President Andrzej Duda and Survivors will pay tribute to a Polish diplomat who saved more than 800 Jews
An unsung hero, former Polish Consul in Bern Konstanty Rokicki died in 1958. During the war he forged more than a thousand Paraguayan passports. They helped save more than 800 European Jews, who would otherwise have fallen victim to the German “final solution of the Jewish question.” The scheme consisted in buying blank passports in return for bribes, which were then filled in with the names provided by Jewish organizations who were in touch with the resistance movement in the ghettos.

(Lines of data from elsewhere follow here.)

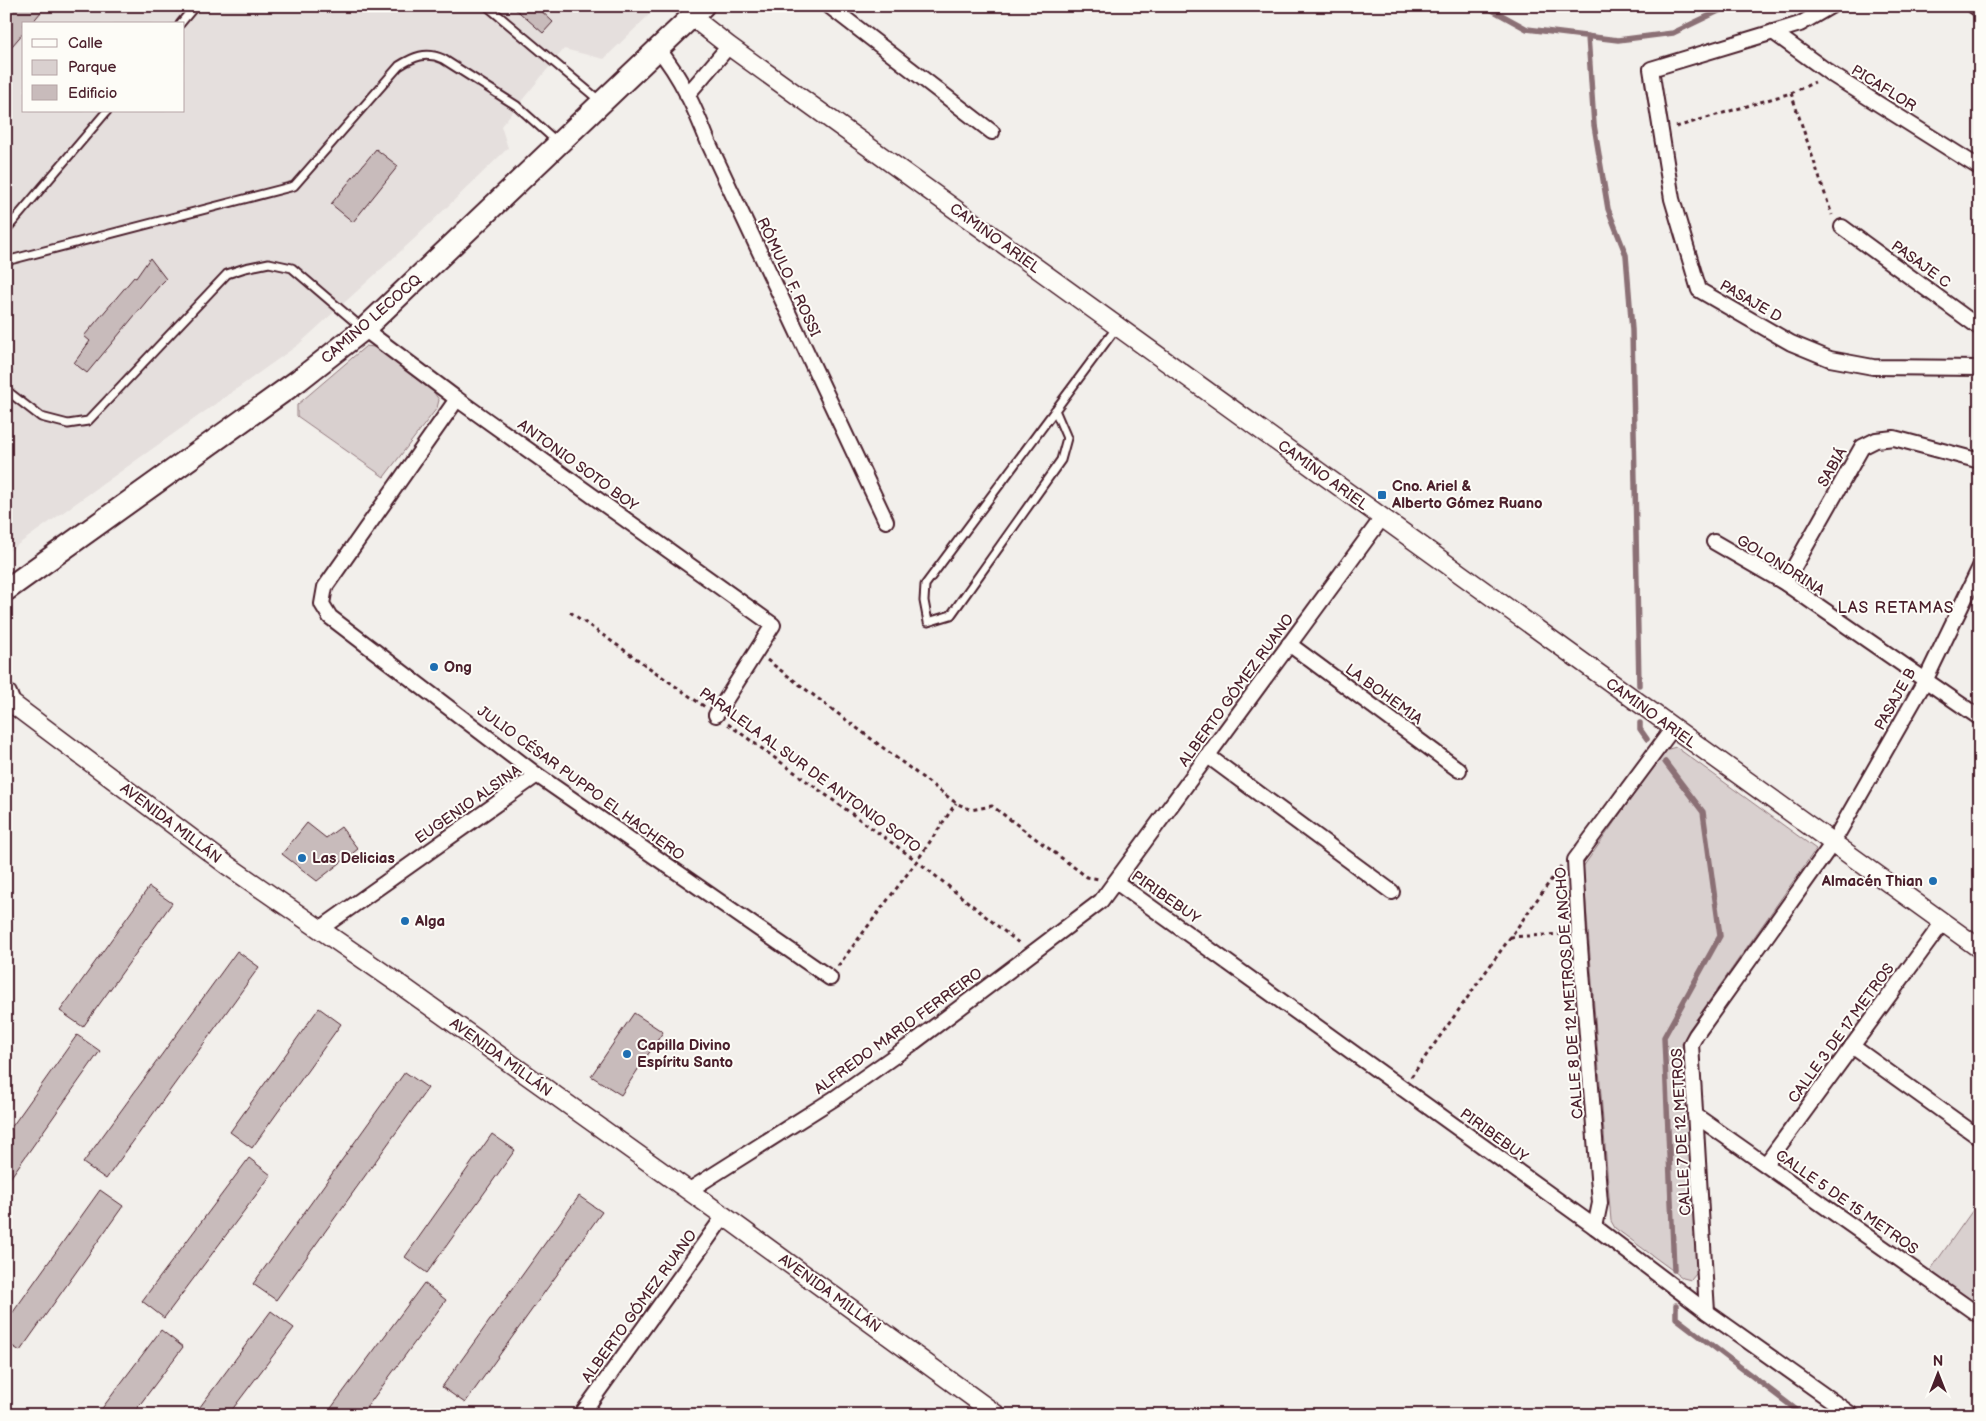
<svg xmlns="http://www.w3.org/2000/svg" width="1986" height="1421" font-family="'Balsamiq Sans',sans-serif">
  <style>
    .built { fill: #e5dfdd; fill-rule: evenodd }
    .green { fill: #d9d0cf; stroke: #92787d }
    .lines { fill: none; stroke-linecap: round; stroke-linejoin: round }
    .stream { stroke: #8b6f75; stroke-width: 5.5 }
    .building { fill: #c8bbbb; stroke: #4a1f2b }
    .service-casing { stroke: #4a1f2b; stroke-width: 11 }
    .minor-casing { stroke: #4a1f2b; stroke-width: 18 }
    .tertiary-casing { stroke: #4a1f2b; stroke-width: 21 }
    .primary-casing { stroke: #4a1f2b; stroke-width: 25 }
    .path { stroke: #4a1f2b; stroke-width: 3; stroke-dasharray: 4 4; stroke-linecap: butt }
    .service { stroke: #fdfcf7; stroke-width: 7 }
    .minor { stroke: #fdfcf7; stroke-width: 14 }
    .tertiary { stroke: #fdfcf7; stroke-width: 18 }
    .primary { stroke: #fdfcf7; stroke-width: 21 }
    .poi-dot { fill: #1f6fb2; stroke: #fdfcf7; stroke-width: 2 }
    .labels { text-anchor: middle; stroke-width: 4; stroke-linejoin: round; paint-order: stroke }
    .street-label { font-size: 15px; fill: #4a1f2b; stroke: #fdfcf7 }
    .poi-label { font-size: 15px; font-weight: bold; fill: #4a1f2b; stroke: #fdfcf7; text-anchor: start }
    .neighbourhood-label { font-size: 16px; letter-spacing: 1px; fill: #4a1f2b; stroke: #fdfcf7 }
  </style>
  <rect width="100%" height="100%" fill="#f2efeb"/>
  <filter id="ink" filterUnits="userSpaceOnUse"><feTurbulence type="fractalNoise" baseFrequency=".02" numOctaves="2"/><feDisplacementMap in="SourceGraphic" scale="10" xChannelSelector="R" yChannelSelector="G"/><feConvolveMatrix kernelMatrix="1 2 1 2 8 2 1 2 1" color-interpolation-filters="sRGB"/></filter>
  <g filter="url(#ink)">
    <path class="built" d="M 6,6 L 647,6 L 653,11 L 604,59 L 564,49 L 501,126 L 508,148 L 414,239 L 298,345 L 6,553 ZM 24,24 L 184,24 L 184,111 L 24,111 Z"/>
    <g class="green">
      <polygon points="366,346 374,347 433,391 439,400 437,408 384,477 297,416 297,405"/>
      <polygon points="1676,747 1816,849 1688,1031 1682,1043 1698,1269 1696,1274 1691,1280 1683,1278 1615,1228 1611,1221 1583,867 1665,750"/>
      <polygon points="1980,1200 1980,1309 1929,1272"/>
    </g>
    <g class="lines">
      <g class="stream">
        <polyline points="1485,6 1527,29 1618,40 1673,33 1729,6"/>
        <polyline points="1588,36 1594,125 1608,209 1626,255 1632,330 1639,685"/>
        <polyline points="1640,723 1640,729 1647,739"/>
        <polyline points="1665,762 1703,812 1720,936 1664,1037 1674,1270"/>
        <polyline points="1676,1305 1676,1318 1803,1415"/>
      </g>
    </g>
    <g class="building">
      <polygon points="6,6 46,6 31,24 24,24 24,32 6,53"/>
      <polygon points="512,6 536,6 553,22 543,33"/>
      <polygon points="376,149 398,166 353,222 331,204"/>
      <polygon points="150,258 166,279 160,285 87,373 74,363 90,341 84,336 134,277 136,278"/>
      <polygon points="307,823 326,838 341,827 358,849 317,881 282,854"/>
      <polygon points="149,887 172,903 83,1027 60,1011"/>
      <polygon points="237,951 259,967 106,1179 83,1163"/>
      <polygon points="319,1008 341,1024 252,1148 230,1132"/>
      <polygon points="634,1013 663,1032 621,1095 591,1076"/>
      <polygon points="77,1035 100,1051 6,1184 6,1135"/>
      <polygon points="405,1072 428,1088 276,1300 253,1284"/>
      <polygon points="492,1134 515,1150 427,1273 405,1257"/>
      <polygon points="249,1158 271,1175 164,1318 142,1301"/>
      <polygon points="100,1190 123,1206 20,1351 6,1342 6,1322"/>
      <polygon points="579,1196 602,1212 465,1403 442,1387"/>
      <polygon points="424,1283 446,1300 361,1415 326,1415"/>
      <polygon points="271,1311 294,1328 228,1415 194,1415"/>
      <polygon points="161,1330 183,1347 132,1415 97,1415"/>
    </g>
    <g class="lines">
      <defs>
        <g id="service">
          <polyline points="487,6 600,101"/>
          <polyline points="180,24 195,6"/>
          <polyline points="6,230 107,111"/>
          <path d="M 6,261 L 294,186 L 399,66 C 413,57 426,51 443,59 L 517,106 L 556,141"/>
          <polyline points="6,390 41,417 68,424 88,421 227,274 245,268 269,263 292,268 361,327"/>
          <polyline points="1055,410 1067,438 1061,460 951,615 928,622 924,601 925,585 1117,327"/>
        </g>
        <g id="minor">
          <polyline points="829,6 992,132"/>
          <polyline points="1831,6 1800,24 1651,69 1672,199 1699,290 1791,343 1830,359 1873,367 1980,368"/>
          <polyline points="1974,6 1980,10"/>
          <polyline points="1773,32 1831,74 1980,168"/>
          <path d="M 658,49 C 681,76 696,111 709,144 L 886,521"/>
          <polyline points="687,95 729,46"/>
          <polyline points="1842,227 1980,328"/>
          <polyline points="364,329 457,399 773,625 716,715"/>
          <polyline points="457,399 325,587 322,604 330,617 537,775 830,978"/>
          <polyline points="1714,542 1785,583 1980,718"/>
          <polyline points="1785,583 1862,447 1876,440 1894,438 1980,461"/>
          <polyline points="1289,644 1459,770"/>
          <polyline points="1208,756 1392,892"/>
          <polyline points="1116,882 1595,1227 1707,1312 1852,1415"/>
          <polyline points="320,929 537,775"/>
          <polyline points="1852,1046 1980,1138"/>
          <polyline points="1695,1115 1980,1316"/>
          <polyline points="1766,1164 1943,922"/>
          <polyline points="688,1191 835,1098 913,1043 1101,901 1382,518"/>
          <polyline points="1595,1227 1600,1203 1579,933 1575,860 1673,728"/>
          <polyline points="1707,1312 1691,1044 1696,1035 1832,844 1925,681 1980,567"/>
          <polyline points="581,1415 724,1216"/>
        </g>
        <g id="tertiary">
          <polyline points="692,17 729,46 1980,949"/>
          <polyline points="6,699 227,865 402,986 724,1216 997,1415"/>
        </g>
        <g id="primary">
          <polyline points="6,590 299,380 364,329 703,6"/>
          <polyline points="6,695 8,700"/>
        </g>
      </defs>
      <use href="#service" class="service-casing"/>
      <use href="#minor" class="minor-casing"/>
      <use href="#tertiary" class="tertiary-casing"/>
      <use href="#primary" class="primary-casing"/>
      <g class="path">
        <polyline points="1791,93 1832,215"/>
        <polyline points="1676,127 1791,93 1815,82"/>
        <polyline points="570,612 705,707"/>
        <polyline points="767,660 956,803 971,810 992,806 1087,877 1099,879"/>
        <polyline points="728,724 917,861 1020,944"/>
        <polyline points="1510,937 1564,934"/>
        <polyline points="838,966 917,861 956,803"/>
        <polyline points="1411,1077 1561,866"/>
      </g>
      <use href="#service" class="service"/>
      <use href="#minor" class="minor"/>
      <use href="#tertiary" class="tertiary"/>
      <use href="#primary" class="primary"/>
    </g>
  </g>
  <g class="poi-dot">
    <rect x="1377" y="490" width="10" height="10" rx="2.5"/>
    <circle cx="434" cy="667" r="5"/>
    <circle cx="302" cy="858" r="5"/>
    <circle cx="1933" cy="881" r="5"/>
    <circle cx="405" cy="921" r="5"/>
    <circle cx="627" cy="1054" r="5"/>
  </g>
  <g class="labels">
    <g class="street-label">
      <text transform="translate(1884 88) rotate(32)" y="5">PICAFLOR</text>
      <text transform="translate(995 238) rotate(36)" y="5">CAMINO ARIEL</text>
      <text transform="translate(1921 264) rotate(36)" y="5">PASAJE C</text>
      <text transform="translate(789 277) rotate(65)" y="5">RÓMULO F. ROSSI</text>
      <text transform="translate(1751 301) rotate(30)" y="5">PASAJE D</text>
      <text transform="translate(371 319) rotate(-41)" y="5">CAMINO LECOCQ</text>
      <text transform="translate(578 465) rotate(36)" y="5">ANTONIO SOTO BOY</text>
      <text transform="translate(1832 467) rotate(-60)" y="5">SABIÁ</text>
      <text transform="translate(1323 475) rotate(36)" y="5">CAMINO ARIEL</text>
      <text transform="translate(1781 565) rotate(32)" y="5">GOLONDRINA</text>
      <text transform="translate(1236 690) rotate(-54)" y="5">ALBERTO GÓMEZ RUANO</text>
      <text transform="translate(1384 694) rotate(36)" y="5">LA BOHEMIA</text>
      <text transform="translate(1895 699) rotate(-61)" y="5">PASAJE B</text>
      <text transform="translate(1651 713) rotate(36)" y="5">CAMINO ARIEL</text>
      <text transform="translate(810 770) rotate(36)" y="5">PARALELA AL SUR DE ANTONIO SOTO</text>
      <text transform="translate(581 783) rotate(36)" y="5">JULIO CÉSAR PUPPO EL HACHERO</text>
      <text transform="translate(468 804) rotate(-35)" y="5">EUGENIO ALSINA</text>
      <text transform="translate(171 823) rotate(37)" y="5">AVENIDA MILLÁN</text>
      <text transform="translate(1166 897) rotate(35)" y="5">PIRIBEBUY</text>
      <text transform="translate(1569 993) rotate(-94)" y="5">CALLE 8 DE 12 METROS DE ANCHO</text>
      <text transform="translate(898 1031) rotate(-36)" y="5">ALFREDO MARIO FERREIRO</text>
      <text transform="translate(1841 1033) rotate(-54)" y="5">CALLE 3 DE 17 METROS</text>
      <text transform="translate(501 1057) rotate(36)" y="5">AVENIDA MILLÁN</text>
      <text transform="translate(1681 1132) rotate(-93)" y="5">CALLE 7 DE 12 METROS</text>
      <text transform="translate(1494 1135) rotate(36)" y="5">PIRIBEBUY</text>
      <text transform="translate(1847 1202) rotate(35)" y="5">CALLE 5 DE 15 METROS</text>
      <text transform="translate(830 1293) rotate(36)" y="5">AVENIDA MILLÁN</text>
      <text transform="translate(639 1306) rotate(-54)" y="5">ALBERTO GÓMEZ RUANO</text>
    </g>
    <g class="poi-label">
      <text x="1392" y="491">Cno. Ariel &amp;<tspan x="1392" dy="17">Alberto Gómez Ruano</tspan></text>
      <text x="444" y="672">Ong</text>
      <text x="312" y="863">Las Delicias</text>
      <text x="1923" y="886" text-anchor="end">Almacén Thian</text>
      <text x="415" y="926">Alga</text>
      <text x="637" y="1050">Capilla Divino<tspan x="637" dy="17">Espíritu Santo</tspan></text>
    </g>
    <g class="neighbourhood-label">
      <text x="1896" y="613">LAS RETAMAS</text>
    </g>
  </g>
  <rect width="1986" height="1421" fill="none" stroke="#fdfcf7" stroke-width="25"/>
  <rect x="12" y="12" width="1961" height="1396" fill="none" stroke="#4a1f2b" stroke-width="2" filter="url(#ink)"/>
  <rect x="22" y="22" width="162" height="90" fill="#fdfcf7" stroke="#b5a4a5"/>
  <rect x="32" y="39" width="25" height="8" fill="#fdfcf7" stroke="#b5a4a5"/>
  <text x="68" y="48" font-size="15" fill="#4a1f2b">Calle</text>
  <rect x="32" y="60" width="25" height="15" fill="#d9d0cf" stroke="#b5a4a5"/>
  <text x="68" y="72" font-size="15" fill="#4a1f2b">Parque</text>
  <rect x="32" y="85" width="25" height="15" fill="#c8bbbb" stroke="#b5a4a5"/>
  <text x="68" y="98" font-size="15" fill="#4a1f2b">Edificio</text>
  <g transform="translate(1938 1374)" stroke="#fdfcf7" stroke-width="4" paint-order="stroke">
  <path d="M0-4L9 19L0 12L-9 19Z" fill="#4a1f2b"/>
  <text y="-8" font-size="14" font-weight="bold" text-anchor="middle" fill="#4a1f2b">N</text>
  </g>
</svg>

Rokicki acted with knowledge and consent of his superiors, Polish Ambassador to Switzerland Aleksander Lados and his deputy Stefan Ryniewicz. They provided the illegal operation with diplomatic protection and persuaded the authorities of the neutral Switzerland not to disrupt it. Other pillars of the project were Juliusz Kuehl, a man of Jewish origin only in his 30s and the holder of a PhD in economics, tasked with contacting Jewish organizations, members of the World Jewish Congress, Dr Abraham Silberschein, members of the religious organization Aguda Israel, and rabbi Chaim Eiss, who were smuggling the passports into the ghettoes.
The holders of fake passports pretended to be foreigners, and thus avoided the fate of being sent to death camps. Instead, they were sent to internment camps and sub-camps. The Polish Government in London intervened with Paraguay and a number of other countries in Latin America to temporarily recognize the passports fabricated by Consul Rokicki. In this way many of the passport holders survived the war.
For years, the story of Consul Rokicki and his colleagues was not widely known. Recent years have thrown more light on it, with publications using formerly classified documents of the Swiss police. According to them, the Swiss authorities suspected that the Paraguay passports had been fabricated by the Polish consul. These speculations were corroborated by an original note by Rokicki, found by the Polish Embassy in Bern in late 2017: its handwriting matched that of preserved passports.
Initial research by Polish diplomats, the Pilecki Institute, supported by the Jewish Historical Institute, the Institute of National Remembrance, and the Auschwitz-Birkenau State Museum in Oswiecim, which covered the so-called Lados list, featuring the names of all passport holders, has found that the survivors identified so far include pre-war citizens of the Netherlands, Poland, Germany, Austria, France, Slovakia, and other countries. At least twenty of them are still alive.
The list features the chief rabbi of the Netherlands, a friend of Anna Frank’s, and a few professors of Israeli universities. Paraguayan passports were also issued to the leaders of uprising in the Bedzin ghetto and of the Jewish resistance in Slovakia, and a number of people who would later write their memoirs. Years later, at least one Survivor was killed in Israel’s independence war. One of the Paraguayan documents features Dr Leon Rothfeld with the family, whose members included Adam Rotfeld, the future Polish Foreign Minister.
The ceremony at Lucerne cemetery will start on 9 October at 2 p.m. Polish President Andrzej Duda will lay a wreath at the renovated tombstone. Tribute to Consul Rokicki will be then paid by the Survivors, their families and descendants of the Rescuers, as well as representatives of the MFA, diplomatic corps, Swiss Jews, and the local Polish community.